6.  Don’t neglect PR.  Press coverage can increase the reach and return from your survey report exponentially, and survey results make great content for the right publications in both traditional and digital channels.  At minimum, write a press release and offer up your subject matter experts (SMEs) for interviews or questions.  Consider direct outreach to key influencers and journalists.

7.  Compile a group of third-party experts or influencers or even customers to discuss the findings in a panel discussion, podcast or video.  Commentary or analysis from third-party experts adds authority to any survey and helps increase both the credibility and the perceived value of the data.

8.  For all content options, always offer the opportunity to download the complete survey report by linking to a dedicated landing page, a page that highlights the value of the data and describes in concrete detail what the reader will learn in that report.

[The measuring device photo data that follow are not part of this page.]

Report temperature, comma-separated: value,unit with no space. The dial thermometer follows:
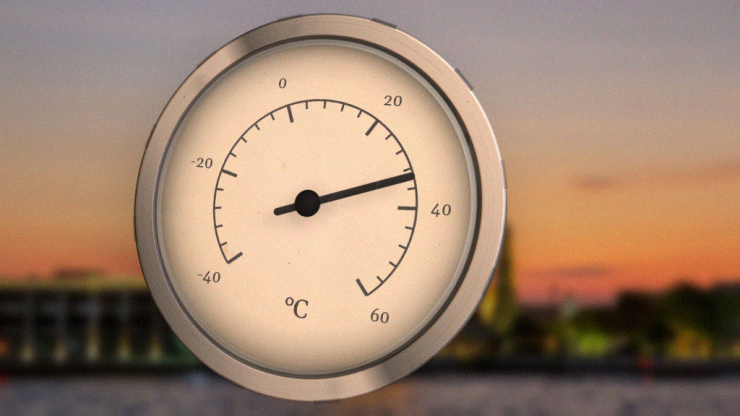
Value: 34,°C
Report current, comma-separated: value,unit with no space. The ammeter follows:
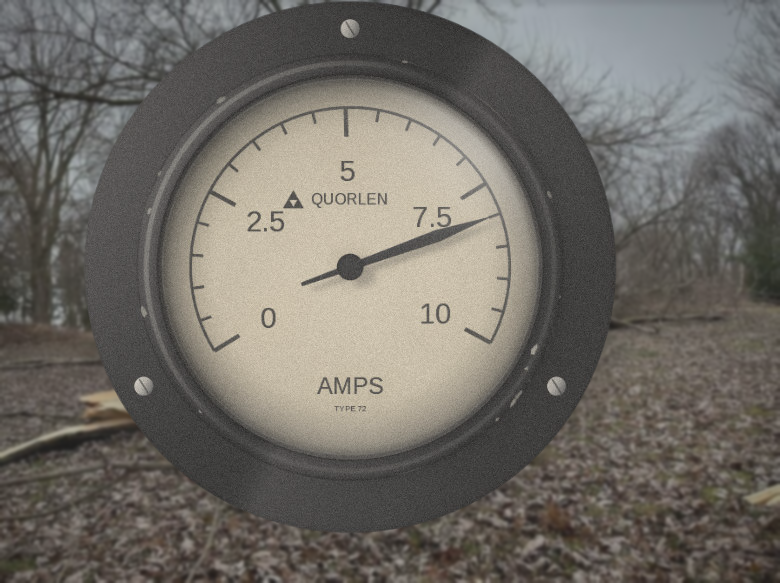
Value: 8,A
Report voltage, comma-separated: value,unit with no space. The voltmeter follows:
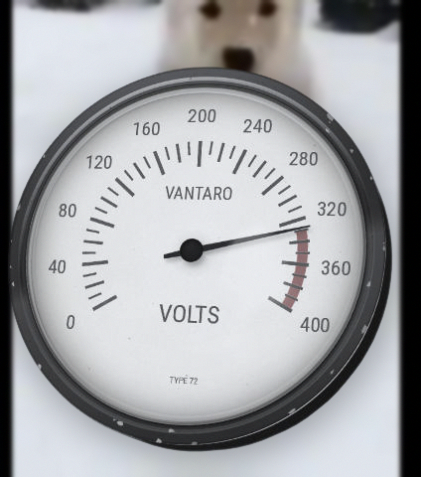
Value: 330,V
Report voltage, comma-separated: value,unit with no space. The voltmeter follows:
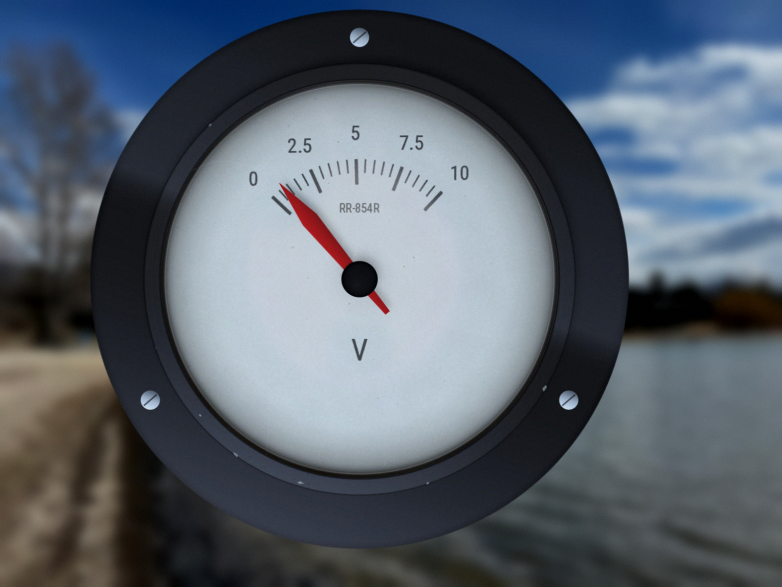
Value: 0.75,V
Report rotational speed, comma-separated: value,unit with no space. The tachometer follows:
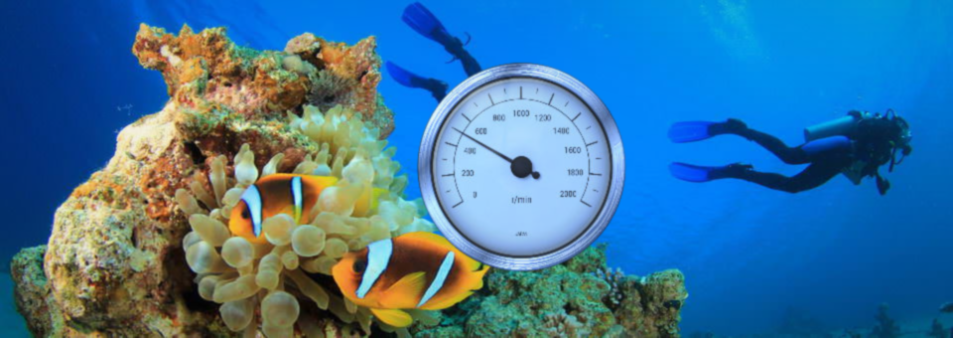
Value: 500,rpm
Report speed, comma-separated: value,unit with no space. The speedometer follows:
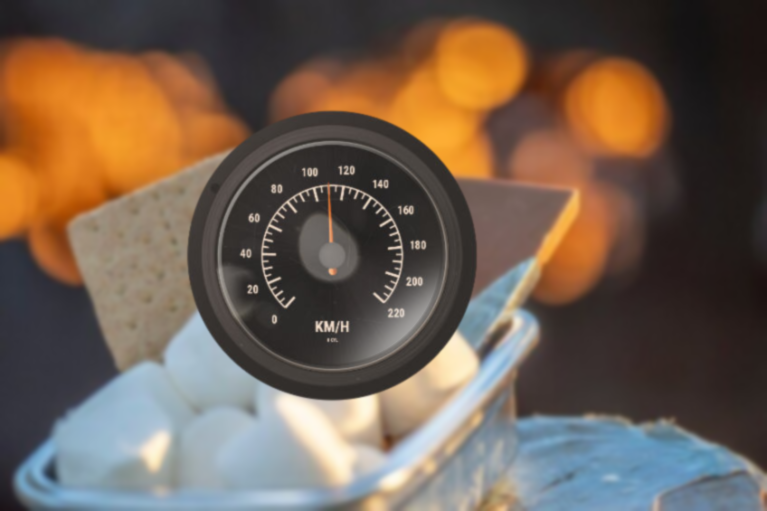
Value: 110,km/h
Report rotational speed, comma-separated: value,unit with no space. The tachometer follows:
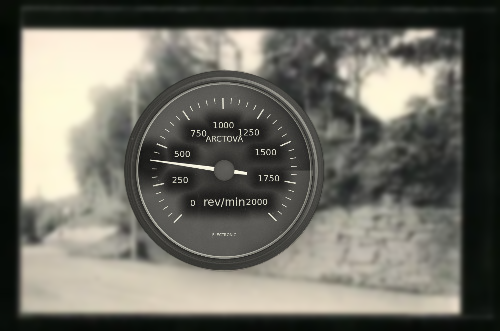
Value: 400,rpm
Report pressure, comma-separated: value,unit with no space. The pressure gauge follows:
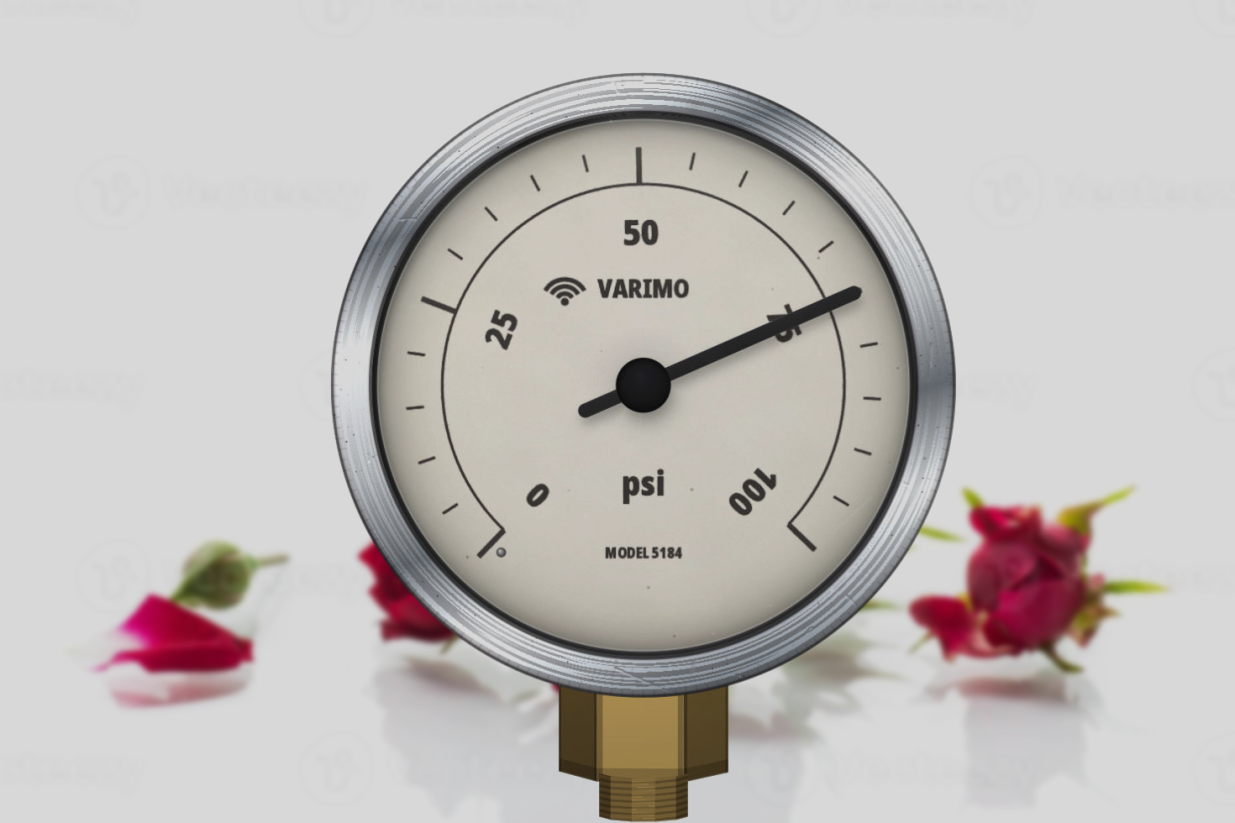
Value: 75,psi
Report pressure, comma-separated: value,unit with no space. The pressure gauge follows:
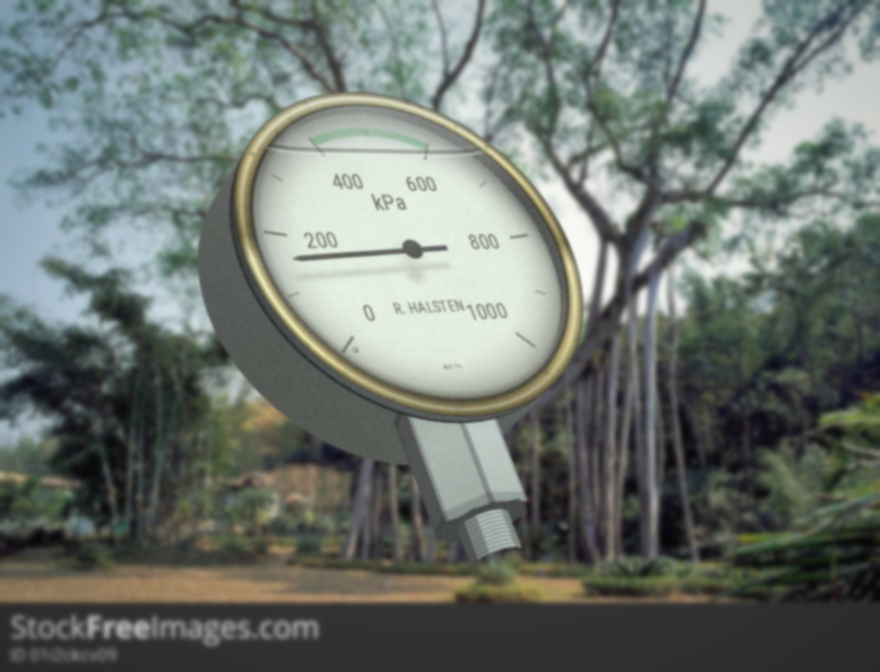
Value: 150,kPa
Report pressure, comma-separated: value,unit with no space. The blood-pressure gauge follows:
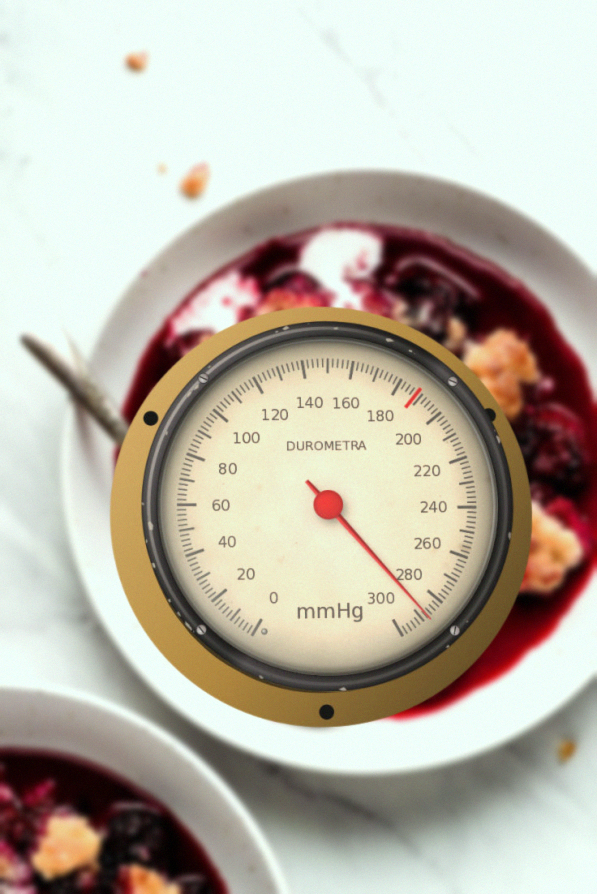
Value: 288,mmHg
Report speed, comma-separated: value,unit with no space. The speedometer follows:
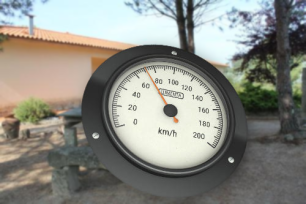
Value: 70,km/h
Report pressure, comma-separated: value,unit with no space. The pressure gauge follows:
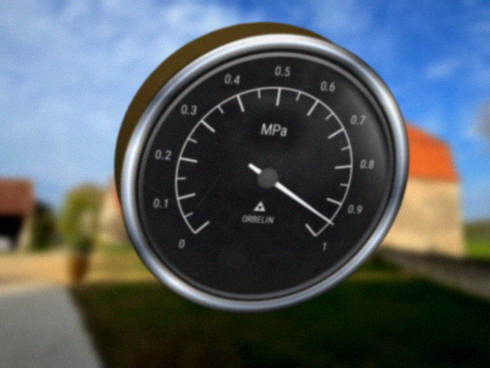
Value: 0.95,MPa
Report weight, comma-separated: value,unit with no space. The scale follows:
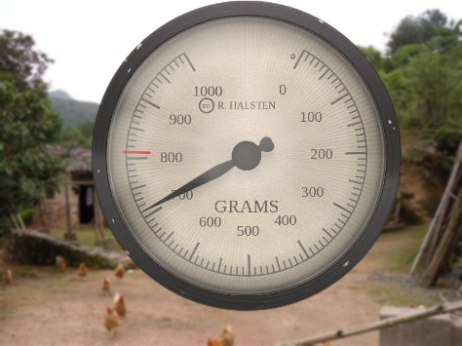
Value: 710,g
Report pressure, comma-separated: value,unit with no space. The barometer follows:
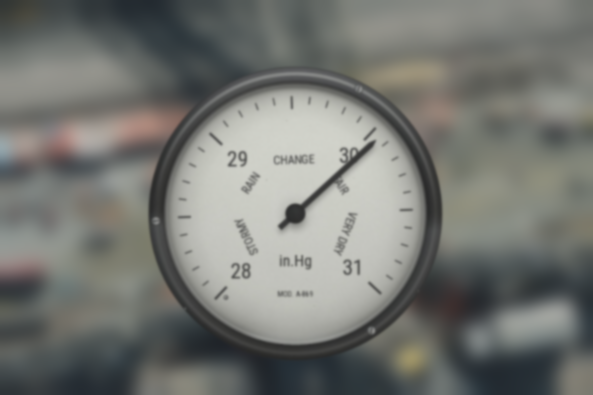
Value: 30.05,inHg
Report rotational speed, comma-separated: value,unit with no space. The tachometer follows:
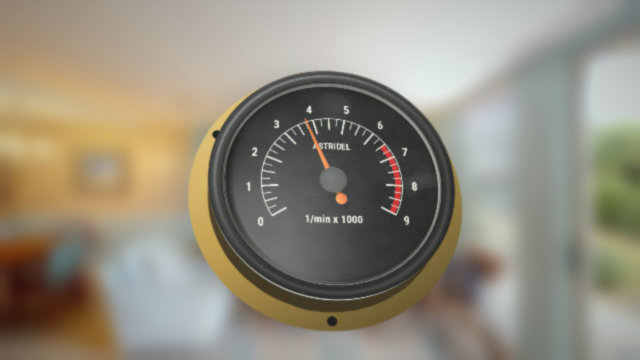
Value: 3750,rpm
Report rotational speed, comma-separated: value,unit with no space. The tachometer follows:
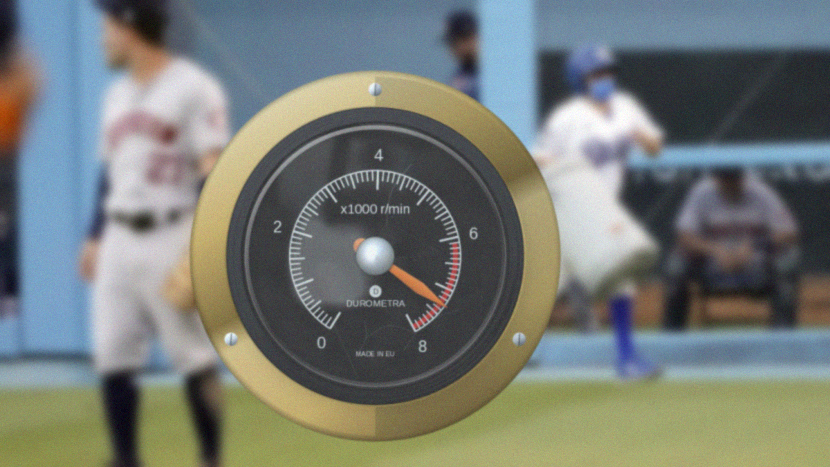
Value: 7300,rpm
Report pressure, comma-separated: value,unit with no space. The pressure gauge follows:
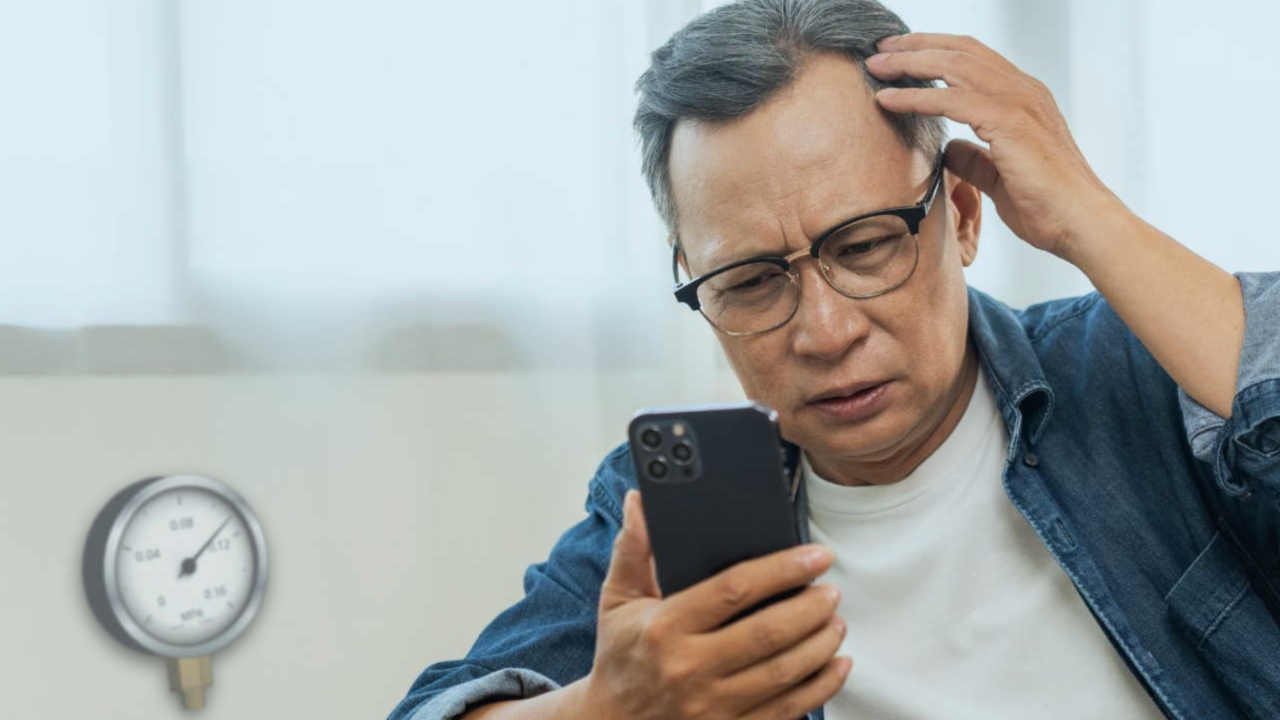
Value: 0.11,MPa
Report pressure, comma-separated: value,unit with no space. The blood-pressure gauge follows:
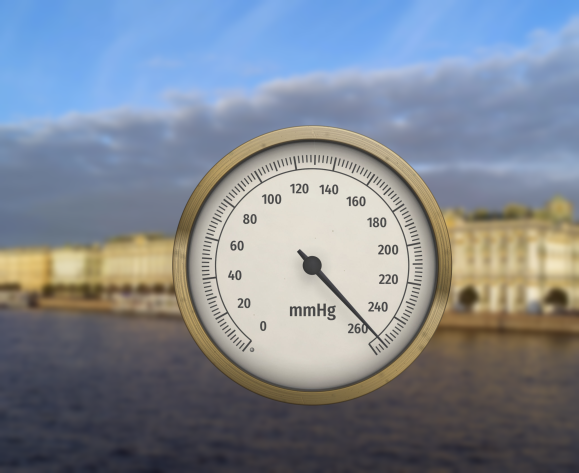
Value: 254,mmHg
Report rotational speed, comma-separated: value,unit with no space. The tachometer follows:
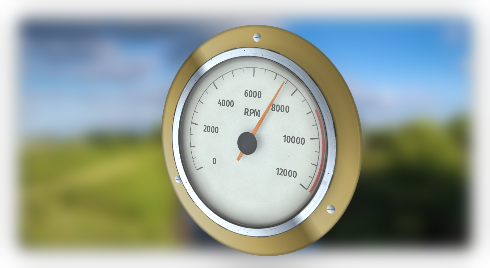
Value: 7500,rpm
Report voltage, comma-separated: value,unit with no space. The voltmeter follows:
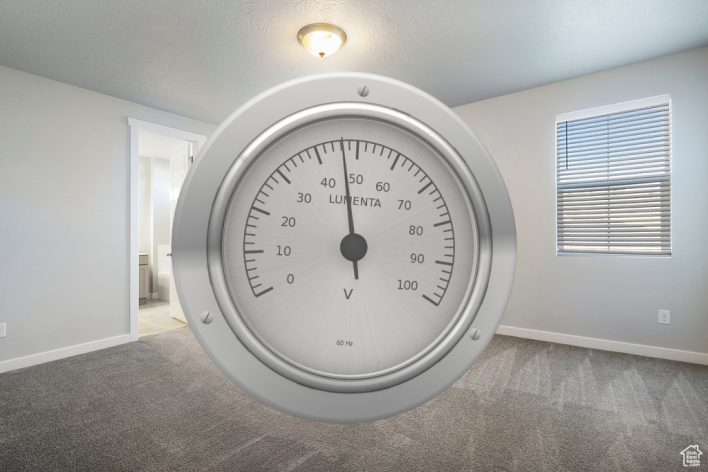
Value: 46,V
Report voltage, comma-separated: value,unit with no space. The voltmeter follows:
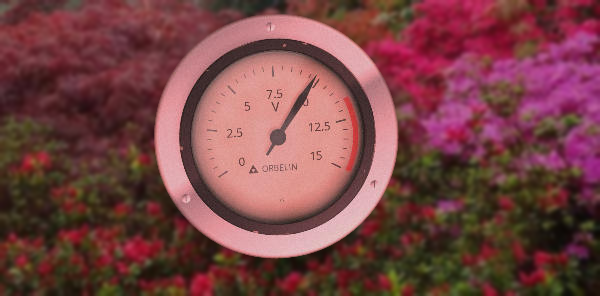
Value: 9.75,V
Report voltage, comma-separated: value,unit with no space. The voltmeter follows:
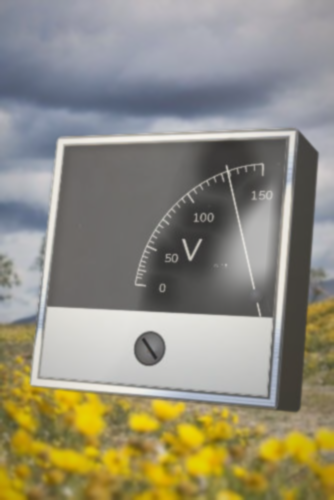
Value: 130,V
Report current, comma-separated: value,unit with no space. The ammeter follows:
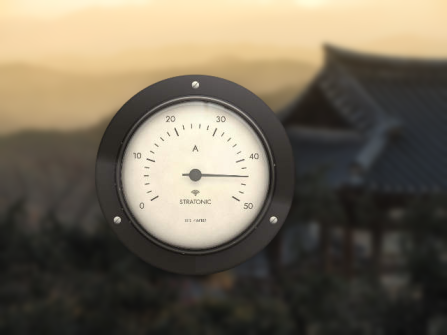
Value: 44,A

9.  Increase the value of the data – and boost engagement – by ensuring that the survey report provides not just data but also practical recommendations and actionable insights.  Provide analysis that speaks to the implications of the data and where the reader can find related content or information.

A perennial question: how many respondents does a survey need?  There’s no hard and fast rule, but the higher the number, the more credible the results and the more likely the final report will garner engagement, social sharing, and press coverage.  Time and cost permitting, 500 respondents is a good number to aim for.  (Traditionally, press outlets often require a survey to have at least that many respondents to merit coverage.)